Microsoft's apps are specifically an example I've given of how closed Android truly is: Even Google's competitors, which have all of the same service capabilities, are essentially forced to use Google Play Services. Especially when you consider the other top HN item today about how Google now essentially requires all apps use a closed source Firebase library for push notifications.

And while yes, Google Location Services is a location provider that slots into Android, you are missing that Google has convinced app developers to call it directly, rather than using the Android location provider. This means that no alternate location provider will do: Google Location Services is hard coded into almost every location-based Android app today.

1 comments

If you're willing to make your location known in order to take advantage of location services why wouldn't you want the very best possible service? There are complicated workarounds that can be used in place of Google's location services but none of them are anywhere near as easy to implement for the app developer or as easy to use or as accurate for the end user.
GPS doesn't make your location known at all, it's receiving only. It sends information about your location to nobody, it triangulates your position from publicly broadcast signals.

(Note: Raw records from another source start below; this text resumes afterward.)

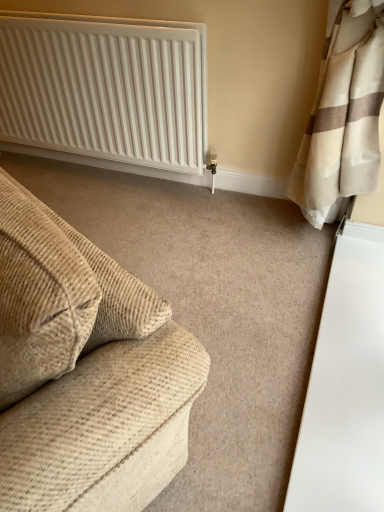
You are a GUI agent. You are given a task and a screenshot of the screen. Output one action in this format:
    pyautogui.click(x=<x>, y=<y>)
    Task: Click on the beige corduroy couch at left
    The height and width of the screenshot is (512, 384).
    Given the screenshot: What is the action you would take?
    pyautogui.click(x=85, y=371)

This screenshot has height=512, width=384. What do you see at coordinates (85, 371) in the screenshot?
I see `beige corduroy couch at left` at bounding box center [85, 371].

This screenshot has height=512, width=384. Identify the location of white ribbed radiator at upper left. (105, 90).

What do you see at coordinates (105, 90) in the screenshot? I see `white ribbed radiator at upper left` at bounding box center [105, 90].

Find the location of a particular element. beige corduroy couch at left is located at coordinates (85, 371).

Which object is positioned more to the right, beige corduroy couch at left or white ribbed radiator at upper left?

From the viewer's perspective, beige corduroy couch at left appears more on the right side.

Is beige corduroy couch at left closer to camera compared to white ribbed radiator at upper left?

Yes.

Does point (105, 301) lie in front of point (33, 74)?

Yes, point (105, 301) is in front of point (33, 74).

From the image's perspective, is beige corduroy couch at left located above or below white ribbed radiator at upper left?

From the image's perspective, beige corduroy couch at left appears below white ribbed radiator at upper left.

From a real-world perspective, which object stands above the other?

beige corduroy couch at left, from a real-world perspective.

Which object is thinner, beige corduroy couch at left or white ribbed radiator at upper left?

white ribbed radiator at upper left is thinner.

Who is taller, beige corduroy couch at left or white ribbed radiator at upper left?

white ribbed radiator at upper left.

Does beige corduroy couch at left have a larger size compared to white ribbed radiator at upper left?

Yes.

Can we say beige corduroy couch at left lies outside white ribbed radiator at upper left?

That's correct, beige corduroy couch at left is outside of white ribbed radiator at upper left.

Does beige corduroy couch at left touch white ribbed radiator at upper left?

No, beige corduroy couch at left is not touching white ribbed radiator at upper left.

Is beige corduroy couch at left looking in the opposite direction of white ribbed radiator at upper left?

No, beige corduroy couch at left is not facing the opposite direction of white ribbed radiator at upper left.

What's the angular difference between beige corduroy couch at left and white ribbed radiator at upper left's facing directions?

beige corduroy couch at left and white ribbed radiator at upper left are facing 25.7 degrees away from each other.

Where is `studio couch located above the white ribbed radiator at upper left (from a real-world perspective)`? The height and width of the screenshot is (512, 384). studio couch located above the white ribbed radiator at upper left (from a real-world perspective) is located at coordinates (85, 371).

Which object is positioned more to the left, white ribbed radiator at upper left or beige corduroy couch at left?

Positioned to the left is white ribbed radiator at upper left.

Does white ribbed radiator at upper left come in front of beige corduroy couch at left?

No, white ribbed radiator at upper left is further to the viewer.

Which is less distant, (196, 136) or (130, 482)?

Point (196, 136) appears to be farther away from the viewer than point (130, 482).

Looking at this image, from the image's perspective, is white ribbed radiator at upper left on beige corduroy couch at left?

Indeed, from the image's perspective, white ribbed radiator at upper left is shown above beige corduroy couch at left.

From a real-world perspective, which object rests below the other?

From a 3D spatial view, white ribbed radiator at upper left is below.

Does white ribbed radiator at upper left have a lesser width compared to beige corduroy couch at left?

Correct, the width of white ribbed radiator at upper left is less than that of beige corduroy couch at left.

Is white ribbed radiator at upper left shorter than beige corduroy couch at left?

In fact, white ribbed radiator at upper left may be taller than beige corduroy couch at left.

Is white ribbed radiator at upper left bigger or smaller than beige corduroy couch at left?

white ribbed radiator at upper left is smaller than beige corduroy couch at left.

Is white ribbed radiator at upper left surrounding beige corduroy couch at left?

No.

Is white ribbed radiator at upper left positioned far away from beige corduroy couch at left?

That's right, there is a large distance between white ribbed radiator at upper left and beige corduroy couch at left.

Does white ribbed radiator at upper left turn towards beige corduroy couch at left?

Yes, white ribbed radiator at upper left is facing beige corduroy couch at left.

How many degrees apart are the facing directions of white ribbed radiator at upper left and beige corduroy couch at left?

25.7 degrees separate the facing orientations of white ribbed radiator at upper left and beige corduroy couch at left.

How far apart are white ribbed radiator at upper left and beige corduroy couch at left?

4.69 feet.

You are a GUI agent. You are given a task and a screenshot of the screen. Output one action in this format:
    pyautogui.click(x=<x>, y=<y>)
    Task: Click on the studio couch located on the right of white ribbed radiator at upper left
    
    Given the screenshot: What is the action you would take?
    pyautogui.click(x=85, y=371)

This screenshot has height=512, width=384. In the image, there is a beige corduroy couch at left. In order to click on radiator below it (from a real-world perspective) in this screenshot , I will do `click(105, 90)`.

Where is `radiator behind the beige corduroy couch at left`? This screenshot has width=384, height=512. radiator behind the beige corduroy couch at left is located at coordinates [x=105, y=90].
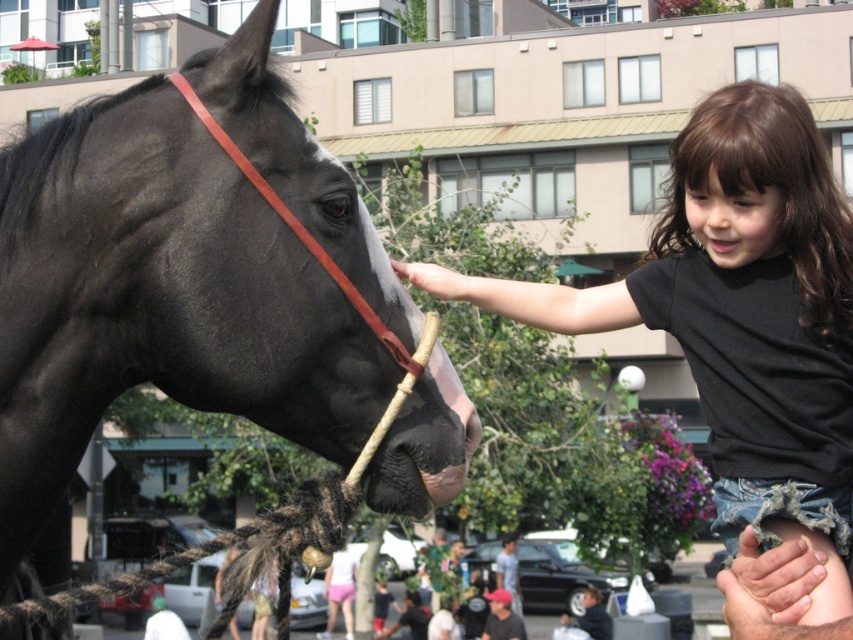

And, I would much rather "make my location known" to about fifty other companies before I would want Google to have it.

I did not know that and even looked it up to confirm. Thanks for mentioning it

https://www.maptoaster.com/maptoaster-topo-nz/articles/how-g...

Yeah, GPS is actually insanely cool technology, and the US making it available to everyone was a real public service. Now of course, other nations are, partially for defense purposes of course, deploying similar networks as well.

And it's just out there. Usable with no subscription, no account, nothing. It's just free data.

Notice I didn't specifically mention GPS, although I agree that it is pretty cool. That said, GPS alone isn't capable of providing the UX that end users expect from a modern app. Fused Location is required for more accurate location information and it isn't passive like GPS.